Here are six considerations when making soybean seed selections for 2022.
1. Climate variability
Combat the unpredictability of the weather, Nelson suggests planting a broad base of soybean varieties.
“Having several varieties in your operation is important to buffer yourself against extreme weather that may come,” he says.
2. Consider costs
If input costs continue to rise and commodity prices drop, some producers might look to a less expensive seed. But is that a wise decision?
“Sometimes the most expensive seed a farmer buys are at the cheapest cost,” Nelson says. “Sometimes, the best seed deals aren’t the best for your farm.”
Nelson advises understanding the farm’s production history, doing an economic analysis and finding a trusted advisor.
“Farmers should have a few seed advisors or agronomists they trust and companies they want to do work with and depend on to help pick their products,” he says. “A good seed advisor is golden — but you don’t want to talk to just one.”
This is especially critical in soybean seed variety selection.
“It is important to go through that exercise of placing products and understanding where this soybean fits on the farm versus just going to the local co-op and buying whatever is popular,” Nelson says.
3. The fight against Soybean Cyst Nematode
If you know your farm has a history of heavy Soybean Cyst Nematode (SCN) pressure or you have recently done fall soil sampling to find an SCN presence, find a soybean seed with the Peking resistance trait.
“SCN is developing tolerance to the most common cyst resistance trait that has been on the market and that is PI88788,” Nelson says. “Peking is another type of resistance to SCN that affects its reproduction.”
However, the issue with Peking is that it may not be available in a wide selection of varieties.
“We don’t want to see producers put all their eggs in one basket with a few varieties,” Nelson says. “Do some soil testing, find out if those acres are infested with SCN and find a Peking resistant variety.”
4. White mold
White mold, a disease that thrives in wet soil conditions, was an unexpected problem in Iowa’s soybean fields in 2021.
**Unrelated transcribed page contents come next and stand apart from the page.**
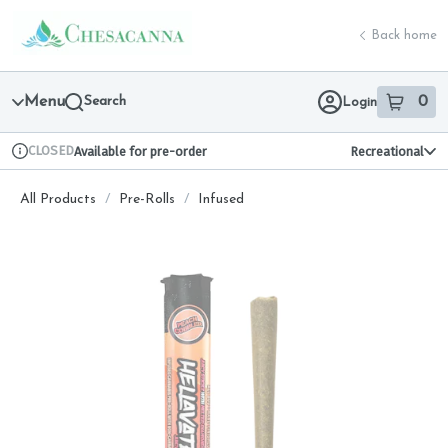
Skip
return to dispensary home page
Navigation
Back home
Menu
Search
0
Login
item
s
in 
CLOSED
Available for pre-order
Recreational
Dispensary Info
All Products
/
Pre-Rolls
/
Infused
“Place varieties with a greater tolerance to white mold on fields with a history of the disease,” Nelson says. “Some may be more tolerant than others — again, this is where a cheap seed can cost you.”
5. Seed treatments
Inquire about a seed treatment package. They've become a popular way to help control Sudden Death Syndrome (SDS).
“This is a devastating disease, especially in poorly drained soils,” says Nelson.
There is often an insecticide portion to a seed treatment some producers may want to consider helping control early season insects like bean leaf beetles.
“All seed treatments are not equal, so understand the value of the treatment,” he says.
The necessity of a seed treatment varies on many circumstances, including timing of planting and seed populations.
“If you are planting later, you may not need seed treatments,” says Nelson. “If you are considering dropping to a lower seed population, then you may need a seed treatment to help protect the lower stands.”
6. Be selective when adopting new herbicide traits
Consider the entire trait package of seed from resistance to pests, yield potential and the herbicide trait you prefer.
“The newer herbicide traits may not have been bred yet for multi-pest resistance and stress tolerance,” says Nelson.
Todd Thilges, an ISA farmer-member from West Bend, said those rapid changes in herbicide traits has been a challenge when it comes to seed selection.
“I feel like I am starting with new varieties every year — I don’t like doing so. It has been a struggle the last couple of years,” he says.
At the top of his wish list is high-yielding traits with weed control and disease tolerance.
“I first look at the herbicide trait package. We try to keep all our acres to a similar trait package to reduce chances of a herbicide application disaster,” says Thilges, adding the soil types and history of each field are also taken into consideration.
Not only does Thilges depend heavily on his agronomist and seed companies for information, he conducts his is own research and seeks guidance from ISA trial results.
“I look at trials from ISA. In the past, I have been part of trials myself,” he says.